Take care, everyone. Have a great rest of your August. And, as always, happy reading! :)


  1. I enjoyed reading all of these comments. What fun! We writers are a different breed unto ourselves; are we not? Great Job putting this together, Marie. Thank you for doing it.

  2. Thanks so much, Marie! A great collection of comments and as diverse are all the authors. :)

  3. What a wonderful and insightful post - thank you so much for letting me be a part of it! Happy Anniversary! :-)

  4. Thanks, Marie! It was fun to read such a wide variety of responses! Appreciate the opportunity to participate.

  5. What a wonderful collection of reasons and insights into writers' minds! I love how many common reasons we all share. Great idea, Marie! :-)

  6. Thanks for letting me be part of this Marie! It's been fun reading everyone's answers. :)

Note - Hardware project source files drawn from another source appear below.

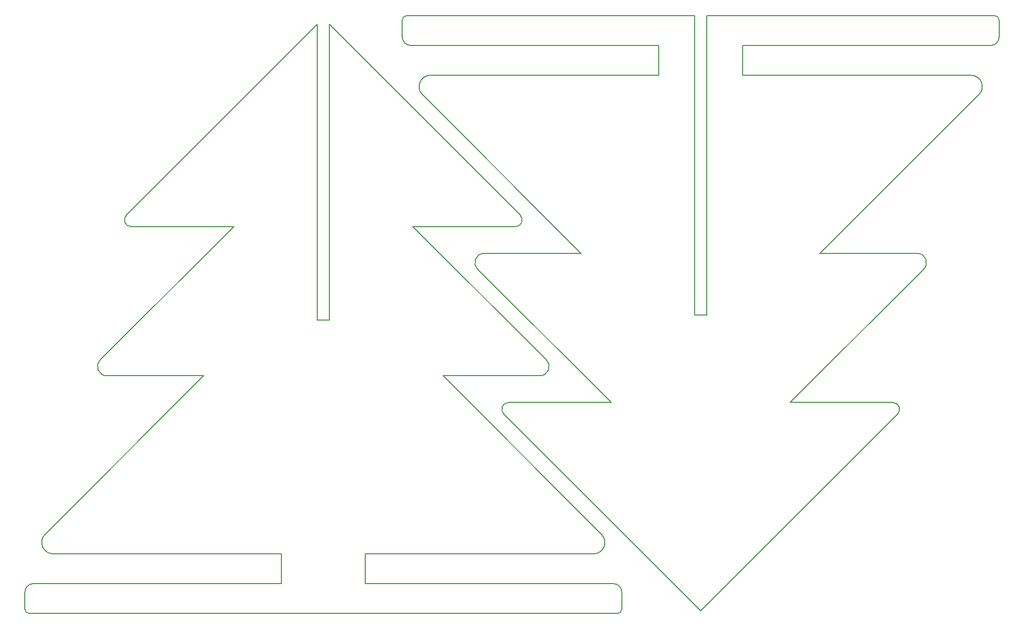
<source format=gbr>
%TF.GenerationSoftware,KiCad,Pcbnew,8.0.3*%
%TF.CreationDate,2024-12-20T11:05:53+01:00*%
%TF.ProjectId,christmas-tree,63687269-7374-46d6-9173-2d747265652e,rev?*%
%TF.SameCoordinates,Original*%
%TF.FileFunction,Profile,NP*%
%FSLAX46Y46*%
G04 Gerber Fmt 4.6, Leading zero omitted, Abs format (unit mm)*
G04 Created by KiCad (PCBNEW 8.0.3) date 2024-12-20 11:05:53*
%MOMM*%
%LPD*%
G01*
G04 APERTURE LIST*
%TA.AperFunction,Profile*%
%ADD10C,0.200000*%
%TD*%
G04 APERTURE END LIST*
D10*
X147198539Y-147211533D02*
X120579290Y-120592284D01*
X183824254Y-100062752D02*
X210443503Y-73443503D01*
X99550000Y-111250000D02*
X101550000Y-111250000D01*
X53911605Y-147206497D02*
X80525746Y-120592356D01*
X113800000Y-63800000D02*
X113800000Y-60900000D01*
X68350000Y-95590507D02*
G75*
G02*
X67550625Y-93660697I100J1130507D01*
G01*
X115200000Y-65200000D02*
G75*
G02*
X113800000Y-63800000I0J1400000D01*
G01*
X170800000Y-70200000D02*
X209100000Y-70200000D01*
X126413002Y-102686998D02*
X148800000Y-125073996D01*
X147198539Y-147211533D02*
G75*
G02*
X145855036Y-150455000I-1343539J-1343467D01*
G01*
X51255036Y-160455036D02*
G75*
G02*
X50554964Y-159755036I-36J700036D01*
G01*
X213100000Y-60200000D02*
G75*
G02*
X213800000Y-60900000I0J-700000D01*
G01*
X143775746Y-100062752D02*
X127500000Y-100062752D01*
X162800000Y-60200000D02*
X162800000Y-110400000D01*
X93555036Y-155455036D02*
X93555036Y-150455036D01*
X196000000Y-125069565D02*
G75*
G02*
X196799338Y-126999338I0J-1130435D01*
G01*
X55255144Y-150450000D02*
X93555036Y-150450000D01*
X150555036Y-159355036D02*
X150555036Y-156855036D01*
X126413002Y-102686998D02*
G75*
G02*
X127500000Y-100062753I1086998J1086998D01*
G01*
X163801324Y-160000000D02*
X130800662Y-126999338D01*
X149155036Y-155455036D02*
G75*
G02*
X150554964Y-156855036I-136J-1400064D01*
G01*
X51555036Y-160455036D02*
X99655036Y-160455036D01*
X162800000Y-110400000D02*
X164800000Y-110400000D01*
X114800000Y-60200000D02*
X162800000Y-60200000D01*
X170800000Y-65200000D02*
X170800000Y-70200000D01*
X149155036Y-155455036D02*
X107555036Y-155455036D01*
X50555036Y-156855036D02*
G75*
G02*
X51955036Y-155455036I1400064J-64D01*
G01*
X150555036Y-159755036D02*
G75*
G02*
X149855036Y-160455036I-700036J36D01*
G01*
X115200000Y-65200000D02*
X156800000Y-65200000D01*
X137942034Y-117968038D02*
G75*
G02*
X136855036Y-120592247I-1087034J-1086962D01*
G01*
X163801324Y-160000000D02*
X196801986Y-126999338D01*
X150555036Y-159755036D02*
X150555036Y-159355036D01*
X50555036Y-159355036D02*
X50555036Y-156855036D01*
X164800000Y-60200000D02*
X213100000Y-60200000D01*
X209100000Y-70200000D02*
G75*
G02*
X210443503Y-73443503I0J-1900000D01*
G01*
X133554374Y-93655698D02*
G75*
G02*
X132755036Y-95585435I-799374J-799302D01*
G01*
X101550000Y-61650000D02*
X133555698Y-93655698D01*
X156800000Y-65200000D02*
X156800000Y-70200000D01*
X213800000Y-61300000D02*
X213800000Y-63800000D01*
X115555036Y-95581040D02*
X137942034Y-117968038D01*
X99555036Y-61655036D02*
X67549338Y-93660734D01*
X101550000Y-110450000D02*
X101550000Y-111250000D01*
X101550000Y-110450000D02*
X101550000Y-61650000D01*
X64250000Y-120597320D02*
G75*
G02*
X63162965Y-117973037I100J1537320D01*
G01*
X130800662Y-126999338D02*
G75*
G02*
X131600000Y-125069565I799338J799338D01*
G01*
X80525746Y-120597320D02*
X64250000Y-120597320D01*
X107555036Y-150455036D02*
X145855036Y-150455036D01*
X213800000Y-63800000D02*
G75*
G02*
X212400000Y-65200000I-1400100J100D01*
G01*
X85550000Y-95586076D02*
X63163002Y-117973074D01*
X183824254Y-100062752D02*
X200100000Y-100062752D01*
X117156497Y-73443503D02*
G75*
G02*
X118500000Y-70200000I1343503J1343503D01*
G01*
X149850000Y-160455036D02*
X99650000Y-160455036D01*
X156800000Y-70200000D02*
X118500000Y-70200000D01*
X131600000Y-125069565D02*
X148800000Y-125069565D01*
X213800000Y-60900000D02*
X213800000Y-61300000D01*
X55255144Y-150450000D02*
G75*
G02*
X53911601Y-147206493I-44J1900000D01*
G01*
X51255036Y-160455036D02*
X51555036Y-160455036D01*
X164800000Y-60200000D02*
X164800000Y-110400000D01*
X99550000Y-110450000D02*
X99550000Y-111250000D01*
X51955036Y-155455036D02*
X93555036Y-155455036D01*
X120579290Y-120592284D02*
X136855036Y-120592284D01*
X201186998Y-102686998D02*
X178800000Y-125073996D01*
X107555036Y-155455036D02*
X107555036Y-150455036D01*
X113800000Y-60900000D02*
G75*
G02*
X114500000Y-60200000I700000J0D01*
G01*
X50555036Y-159755036D02*
X50555036Y-159355036D01*
X200100000Y-100062752D02*
G75*
G02*
X201186998Y-102686998I0J-1537248D01*
G01*
X99550000Y-110450000D02*
X99550000Y-61661396D01*
X85550000Y-95586076D02*
X68350000Y-95586076D01*
X114500000Y-60200000D02*
X114800000Y-60200000D01*
X212400000Y-65200000D02*
X170800000Y-65200000D01*
X115555036Y-95581040D02*
X132755036Y-95581040D01*
X178800000Y-125073996D02*
X196000000Y-125073996D01*
X117156497Y-73443503D02*
X143775746Y-100062752D01*
M02*

</source>
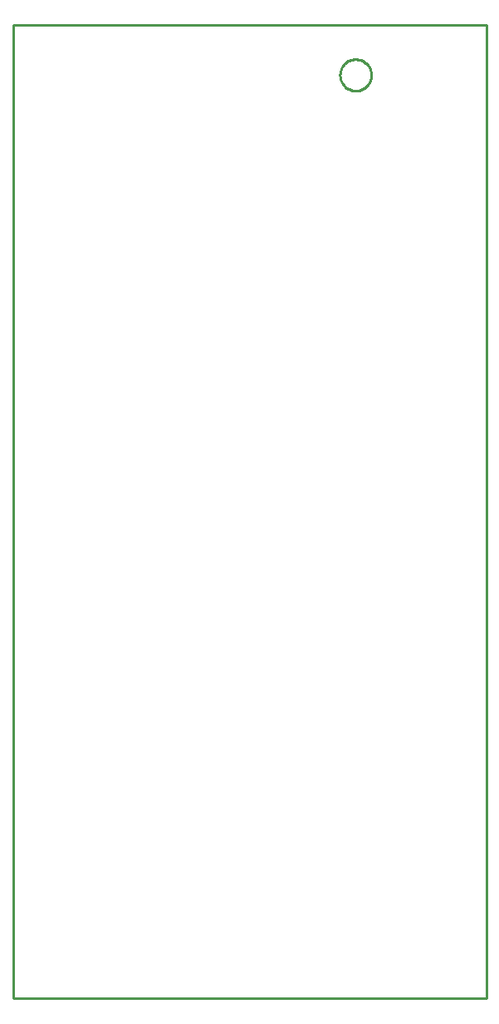
<source format=gbr>
G04 EAGLE Gerber RS-274X export*
G75*
%MOMM*%
%FSLAX34Y34*%
%LPD*%
%IN*%
%IPPOS*%
%AMOC8*
5,1,8,0,0,1.08239X$1,22.5*%
G01*
%ADD10C,0.254000*%


D10*
X0Y0D02*
X482600Y0D01*
X482600Y990600D01*
X0Y990500D01*
X0Y0D01*
X365252Y939276D02*
X365183Y938231D01*
X365047Y937192D01*
X364842Y936164D01*
X364571Y935152D01*
X364234Y934160D01*
X363833Y933192D01*
X363370Y932253D01*
X362846Y931345D01*
X362264Y930474D01*
X361626Y929643D01*
X360936Y928855D01*
X360195Y928114D01*
X359407Y927424D01*
X358576Y926786D01*
X357705Y926204D01*
X356797Y925680D01*
X355858Y925217D01*
X354890Y924816D01*
X353898Y924479D01*
X352886Y924208D01*
X351858Y924003D01*
X350819Y923867D01*
X349774Y923798D01*
X348726Y923798D01*
X347681Y923867D01*
X346642Y924003D01*
X345614Y924208D01*
X344602Y924479D01*
X343610Y924816D01*
X342642Y925217D01*
X341703Y925680D01*
X340795Y926204D01*
X339924Y926786D01*
X339093Y927424D01*
X338305Y928114D01*
X337564Y928855D01*
X336874Y929643D01*
X336236Y930474D01*
X335654Y931345D01*
X335130Y932253D01*
X334667Y933192D01*
X334266Y934160D01*
X333929Y935152D01*
X333658Y936164D01*
X333453Y937192D01*
X333317Y938231D01*
X333248Y939276D01*
X333248Y940324D01*
X333317Y941369D01*
X333453Y942408D01*
X333658Y943436D01*
X333929Y944448D01*
X334266Y945440D01*
X334667Y946408D01*
X335130Y947347D01*
X335654Y948255D01*
X336236Y949126D01*
X336874Y949957D01*
X337564Y950745D01*
X338305Y951486D01*
X339093Y952176D01*
X339924Y952814D01*
X340795Y953396D01*
X341703Y953920D01*
X342642Y954383D01*
X343610Y954784D01*
X344602Y955121D01*
X345614Y955392D01*
X346642Y955597D01*
X347681Y955733D01*
X348726Y955802D01*
X349774Y955802D01*
X350819Y955733D01*
X351858Y955597D01*
X352886Y955392D01*
X353898Y955121D01*
X354890Y954784D01*
X355858Y954383D01*
X356797Y953920D01*
X357705Y953396D01*
X358576Y952814D01*
X359407Y952176D01*
X360195Y951486D01*
X360936Y950745D01*
X361626Y949957D01*
X362264Y949126D01*
X362846Y948255D01*
X363370Y947347D01*
X363833Y946408D01*
X364234Y945440D01*
X364571Y944448D01*
X364842Y943436D01*
X365047Y942408D01*
X365183Y941369D01*
X365252Y940324D01*
X365252Y939276D01*
M02*

</source>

    1. My pleasure, of course! Happy to have you, Dianne!

  7. Props to you for bringing all these answers from such a gathering of wonderful writers, all in one place! Brilliant!

  8. Thank you so much for letting me be a part of this. Until next time! Hugs! Isobelle xx

  9. Fantastic, Marie! Thank you for letting me contribute!

  10. Thanks Marie. It had to have been a lot of time and effort, but thank you from all of us! How Fun!

  11. What a joy to read. Thanks Marie.

  12. All of these comments were great! Marie, thanks for all you do for us!

  13. Great blog thank you. Such interesting and varied responses :-)

    1. Thanks for stopping by, Kasper, and for your kind comments!

  14. Hi, Marie!
    I loved reading all the responses and put a few links in storage for when I'm finished with the books I'm in the middle of reading now.
    When's your next project? What's your next project?
    Count me in!


  15. Wow, this is amazing, Marie! So comprehensive. Thanks for gathering these all together!

  16. Oops, I was left out, Marie. Thanks for all the great Authors, each was a joy to read.